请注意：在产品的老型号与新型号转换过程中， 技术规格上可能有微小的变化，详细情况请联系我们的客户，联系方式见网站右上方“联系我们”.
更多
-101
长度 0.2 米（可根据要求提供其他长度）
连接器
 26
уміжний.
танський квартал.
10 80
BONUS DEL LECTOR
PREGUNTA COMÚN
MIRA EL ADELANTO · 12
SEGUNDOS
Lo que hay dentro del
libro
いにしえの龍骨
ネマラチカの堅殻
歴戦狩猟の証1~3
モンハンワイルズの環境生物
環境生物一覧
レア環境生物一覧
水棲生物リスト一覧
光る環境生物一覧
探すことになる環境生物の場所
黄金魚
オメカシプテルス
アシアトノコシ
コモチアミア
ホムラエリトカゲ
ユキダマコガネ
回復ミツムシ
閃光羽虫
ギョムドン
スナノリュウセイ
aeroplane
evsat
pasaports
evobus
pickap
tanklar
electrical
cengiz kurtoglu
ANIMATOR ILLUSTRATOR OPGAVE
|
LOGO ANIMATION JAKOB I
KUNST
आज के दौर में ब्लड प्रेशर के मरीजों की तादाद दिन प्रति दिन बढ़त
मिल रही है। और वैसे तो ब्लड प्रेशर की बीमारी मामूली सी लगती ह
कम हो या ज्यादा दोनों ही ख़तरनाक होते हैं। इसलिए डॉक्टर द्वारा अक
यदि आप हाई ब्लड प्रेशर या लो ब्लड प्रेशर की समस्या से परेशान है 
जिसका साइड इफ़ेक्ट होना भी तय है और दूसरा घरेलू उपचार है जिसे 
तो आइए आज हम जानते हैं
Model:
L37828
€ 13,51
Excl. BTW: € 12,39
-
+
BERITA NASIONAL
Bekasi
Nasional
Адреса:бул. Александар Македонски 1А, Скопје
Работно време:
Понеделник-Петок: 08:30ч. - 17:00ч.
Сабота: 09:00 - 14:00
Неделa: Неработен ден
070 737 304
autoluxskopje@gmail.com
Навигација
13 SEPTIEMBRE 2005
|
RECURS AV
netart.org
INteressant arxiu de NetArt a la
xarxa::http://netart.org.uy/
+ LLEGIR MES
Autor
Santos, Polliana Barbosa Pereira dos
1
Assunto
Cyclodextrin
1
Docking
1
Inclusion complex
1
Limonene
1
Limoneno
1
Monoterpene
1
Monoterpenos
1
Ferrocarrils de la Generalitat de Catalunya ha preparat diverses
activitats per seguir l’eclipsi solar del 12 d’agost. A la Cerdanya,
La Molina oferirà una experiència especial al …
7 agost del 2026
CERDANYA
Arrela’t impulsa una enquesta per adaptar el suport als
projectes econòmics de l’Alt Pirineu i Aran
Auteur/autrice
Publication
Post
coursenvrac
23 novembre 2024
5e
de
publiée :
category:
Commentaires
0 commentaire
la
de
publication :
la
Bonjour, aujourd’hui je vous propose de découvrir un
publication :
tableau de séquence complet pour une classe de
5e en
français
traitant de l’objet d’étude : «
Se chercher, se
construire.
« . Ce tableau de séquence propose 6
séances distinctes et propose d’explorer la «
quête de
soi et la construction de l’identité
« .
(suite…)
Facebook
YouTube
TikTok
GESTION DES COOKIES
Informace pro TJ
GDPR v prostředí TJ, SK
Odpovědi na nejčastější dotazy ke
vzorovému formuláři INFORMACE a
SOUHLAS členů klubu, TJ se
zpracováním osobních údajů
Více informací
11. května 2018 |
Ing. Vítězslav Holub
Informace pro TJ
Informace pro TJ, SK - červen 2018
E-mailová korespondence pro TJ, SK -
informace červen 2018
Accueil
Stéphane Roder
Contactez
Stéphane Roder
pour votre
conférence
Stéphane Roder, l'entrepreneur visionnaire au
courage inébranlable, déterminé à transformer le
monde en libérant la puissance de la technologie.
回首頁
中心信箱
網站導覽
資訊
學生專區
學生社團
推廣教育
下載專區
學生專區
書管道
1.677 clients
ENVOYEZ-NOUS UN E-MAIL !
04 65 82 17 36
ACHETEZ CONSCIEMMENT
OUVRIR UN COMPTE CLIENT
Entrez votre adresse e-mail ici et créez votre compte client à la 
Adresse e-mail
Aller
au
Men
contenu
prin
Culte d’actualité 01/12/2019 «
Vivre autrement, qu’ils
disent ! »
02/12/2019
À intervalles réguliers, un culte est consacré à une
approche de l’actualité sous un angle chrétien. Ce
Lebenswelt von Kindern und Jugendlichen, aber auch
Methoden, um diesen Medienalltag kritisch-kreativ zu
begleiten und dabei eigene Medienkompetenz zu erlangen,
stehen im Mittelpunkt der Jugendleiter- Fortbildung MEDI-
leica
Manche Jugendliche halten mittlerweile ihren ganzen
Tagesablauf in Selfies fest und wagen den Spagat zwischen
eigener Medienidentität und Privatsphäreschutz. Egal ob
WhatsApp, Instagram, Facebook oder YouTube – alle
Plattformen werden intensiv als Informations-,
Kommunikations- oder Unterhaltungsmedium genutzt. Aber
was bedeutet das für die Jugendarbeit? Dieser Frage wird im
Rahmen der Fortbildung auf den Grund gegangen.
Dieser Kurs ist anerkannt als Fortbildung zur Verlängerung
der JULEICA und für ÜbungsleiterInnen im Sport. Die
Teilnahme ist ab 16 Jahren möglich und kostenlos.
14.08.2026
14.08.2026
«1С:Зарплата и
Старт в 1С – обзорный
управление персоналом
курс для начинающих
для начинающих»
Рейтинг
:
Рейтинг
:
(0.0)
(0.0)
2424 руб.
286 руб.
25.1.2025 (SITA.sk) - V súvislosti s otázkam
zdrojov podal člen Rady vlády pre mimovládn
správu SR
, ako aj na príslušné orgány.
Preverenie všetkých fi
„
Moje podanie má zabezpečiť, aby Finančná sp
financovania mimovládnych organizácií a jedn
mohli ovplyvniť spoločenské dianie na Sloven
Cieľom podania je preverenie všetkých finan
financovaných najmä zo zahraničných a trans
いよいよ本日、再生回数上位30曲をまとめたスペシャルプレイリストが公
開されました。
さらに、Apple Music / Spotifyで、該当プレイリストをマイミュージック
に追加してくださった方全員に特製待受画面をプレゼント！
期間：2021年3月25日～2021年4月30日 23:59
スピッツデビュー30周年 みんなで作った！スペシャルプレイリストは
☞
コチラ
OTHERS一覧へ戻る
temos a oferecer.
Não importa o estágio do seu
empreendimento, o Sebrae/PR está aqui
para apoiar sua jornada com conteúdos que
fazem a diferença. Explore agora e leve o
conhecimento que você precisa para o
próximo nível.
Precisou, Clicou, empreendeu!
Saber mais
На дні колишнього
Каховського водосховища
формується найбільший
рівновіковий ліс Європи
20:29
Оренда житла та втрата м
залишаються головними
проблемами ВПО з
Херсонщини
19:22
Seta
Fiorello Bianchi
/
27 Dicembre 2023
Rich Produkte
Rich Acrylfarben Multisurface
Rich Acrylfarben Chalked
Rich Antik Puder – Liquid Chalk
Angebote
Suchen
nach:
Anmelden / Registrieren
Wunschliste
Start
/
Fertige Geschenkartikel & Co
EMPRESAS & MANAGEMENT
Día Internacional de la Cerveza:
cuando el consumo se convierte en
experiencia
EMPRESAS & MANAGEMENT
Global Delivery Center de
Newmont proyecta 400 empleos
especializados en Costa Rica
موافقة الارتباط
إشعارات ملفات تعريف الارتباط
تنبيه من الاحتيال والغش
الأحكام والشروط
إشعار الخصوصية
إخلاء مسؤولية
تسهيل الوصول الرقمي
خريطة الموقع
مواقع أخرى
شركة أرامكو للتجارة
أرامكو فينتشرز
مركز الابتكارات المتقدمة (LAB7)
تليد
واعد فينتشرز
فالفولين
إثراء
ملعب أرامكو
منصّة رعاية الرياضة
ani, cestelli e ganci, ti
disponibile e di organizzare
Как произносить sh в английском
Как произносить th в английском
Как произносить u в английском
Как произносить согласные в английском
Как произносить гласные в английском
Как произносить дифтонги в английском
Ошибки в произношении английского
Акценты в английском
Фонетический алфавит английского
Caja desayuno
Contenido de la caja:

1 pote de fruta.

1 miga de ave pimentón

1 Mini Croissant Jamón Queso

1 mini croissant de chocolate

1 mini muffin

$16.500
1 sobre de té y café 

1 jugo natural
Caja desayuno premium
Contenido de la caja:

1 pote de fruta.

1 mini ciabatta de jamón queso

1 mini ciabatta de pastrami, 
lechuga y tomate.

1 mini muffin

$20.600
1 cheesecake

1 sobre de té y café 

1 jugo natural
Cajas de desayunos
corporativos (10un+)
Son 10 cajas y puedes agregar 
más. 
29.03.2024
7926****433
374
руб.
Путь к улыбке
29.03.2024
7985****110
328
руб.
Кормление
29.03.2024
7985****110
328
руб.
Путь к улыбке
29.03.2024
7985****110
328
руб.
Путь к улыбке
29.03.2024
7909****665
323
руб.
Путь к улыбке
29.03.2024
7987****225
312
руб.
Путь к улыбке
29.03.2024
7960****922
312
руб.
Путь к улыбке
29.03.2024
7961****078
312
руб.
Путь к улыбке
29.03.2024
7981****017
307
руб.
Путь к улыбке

§ §

### EXERCISE BRIEF:
Return each line from the entries above that contains the string "actualité", matching case exactly.

### WRITTEN REPLY:
Culte d’actualité 01/12/2019 «
approche de l’actualité sous un angle chrétien. Ce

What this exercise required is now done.